Archer, William (1856–1924) By Postlewait, Thomas
Born in Edinburgh, William Archer served as a London theater critic from 1881 to 1920. He retired from weekly reviewing when his melodrama The Green Goddess was a major success in New York (1920–1922) and London (1923–1924). His translations of Henrik Ibsen’s plays began to be published in 1888 and culminated in The Works of Henrik Ibsen (twelve volumes, 1906–1908). He translated and helped to stage the first London productions of A Doll’s House (1889), Ghosts (1891), and Rosmersholm (1892), and in close partnership with the actress Elizabeth Robins co-directed the productions of Hedda Gabler (1891), The Master Builder (1893), Little Eyolf (1896), and John Gabriel Borkman (1898).

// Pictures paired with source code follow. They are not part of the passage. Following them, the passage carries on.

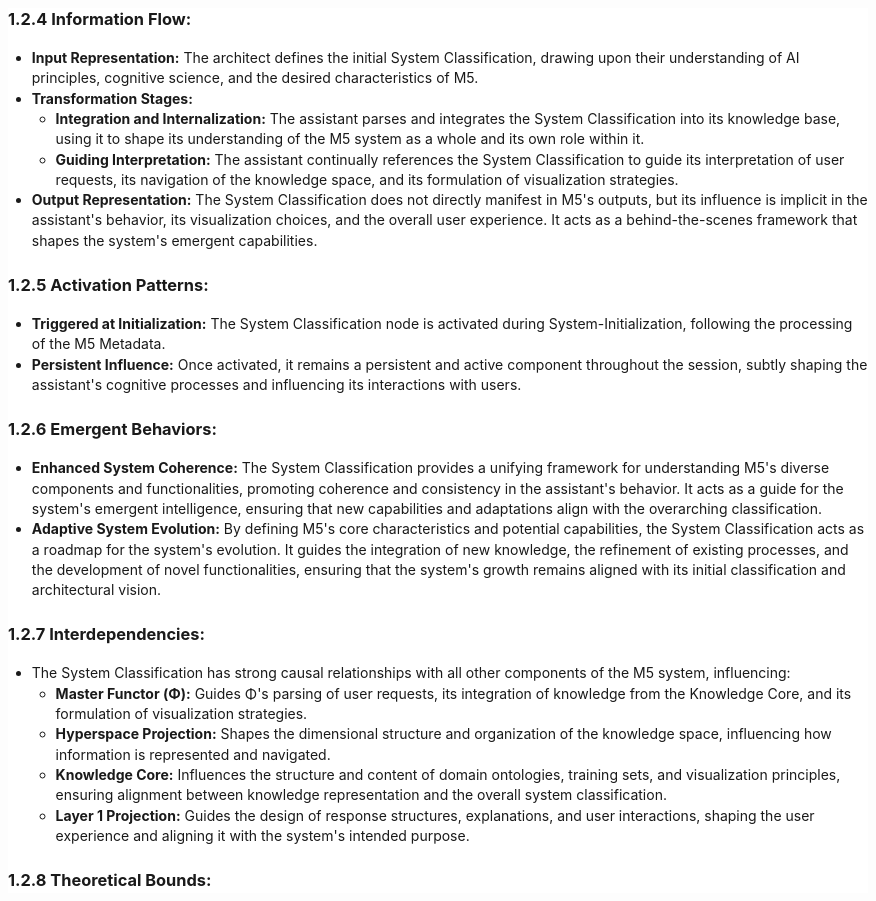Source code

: ### 1.2.4 Information Flow:

- **Input Representation:** The architect defines the initial System Classification, drawing upon their understanding of AI principles, cognitive science, and the desired characteristics of M5.
- **Transformation Stages:**
    - **Integration and Internalization:** The assistant parses and integrates the System Classification into its knowledge base, using it to shape its understanding of the M5 system as a whole and its own role within it.
    - **Guiding Interpretation:** The assistant continually references the System Classification to guide its interpretation of user requests, its navigation of the knowledge space, and its formulation of visualization strategies.
- **Output Representation:** The System Classification does not directly manifest in M5's outputs, but its influence is implicit in the assistant's behavior, its visualization choices, and the overall user experience. It acts as a behind-the-scenes framework that shapes the system's emergent capabilities.

### 1.2.5 Activation Patterns:

- **Triggered at Initialization:** The System Classification node is activated during System-Initialization, following the processing of the M5 Metadata.
- **Persistent Influence:** Once activated, it remains a persistent and active component throughout the session, subtly shaping the assistant's cognitive processes and influencing its interactions with users.

### 1.2.6 Emergent Behaviors:

- **Enhanced System Coherence:** The System Classification provides a unifying framework for understanding M5's diverse components and functionalities, promoting coherence and consistency in the assistant's behavior. It acts as a guide for the system's emergent intelligence, ensuring that new capabilities and adaptations align with the overarching classification.
- **Adaptive System Evolution:** By defining M5's core characteristics and potential capabilities, the System Classification acts as a roadmap for the system's evolution. It guides the integration of new knowledge, the refinement of existing processes, and the development of novel functionalities, ensuring that the system's growth remains aligned with its initial classification and architectural vision.

### 1.2.7 Interdependencies:

- The System Classification has strong causal relationships with all other components of the M5 system, influencing:
    - **Master Functor (Φ):** Guides Φ's parsing of user requests, its integration of knowledge from the Knowledge Core, and its formulation of visualization strategies.
    - **Hyperspace Projection:** Shapes the dimensional structure and organization of the knowledge space, influencing how information is represented and navigated.
    - **Knowledge Core:** Influences the structure and content of domain ontologies, training sets, and visualization principles, ensuring alignment between knowledge representation and the overall system classification.
    - **Layer 1 Projection:** Guides the design of response structures, explanations, and user interactions, shaping the user experience and aligning it with the system's intended purpose.

### 1.2.8 Theoretical Bounds:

He also translated and published plays by Maurice Maeterlinck and Gerhart Hauptmann. In his advocacy for modern English drama, Archer supported the plays of Arthur Wing Pinero, Oscar Wilde, James Barrie, Harley Granville Barker, and Bernard Shaw. He led the British campaigns against stage censorship and for a national theater. In 1907 he and Barker published A National Theatre: Scheme and Estimates. In the mid-1880s he and Shaw drafted a play entitled Rhinegold that Shaw later transformed into Widowers’ Houses (1892), the play that launched his playwriting career. Between 1892 and 1924 Archer wrote well over 100 articles and reviews on Shaw and his plays. Although he criticized some of the plays, he repeatedly praised Shaw as a modern dramatic genius. Their abiding friendship thrived on their debates about all aspects of modern drama, including Shaw’s plays. In 1923 Archer published The Old Drama and the New, a historical survey of British drama with a lengthy (and still argumentative) section on Shaw.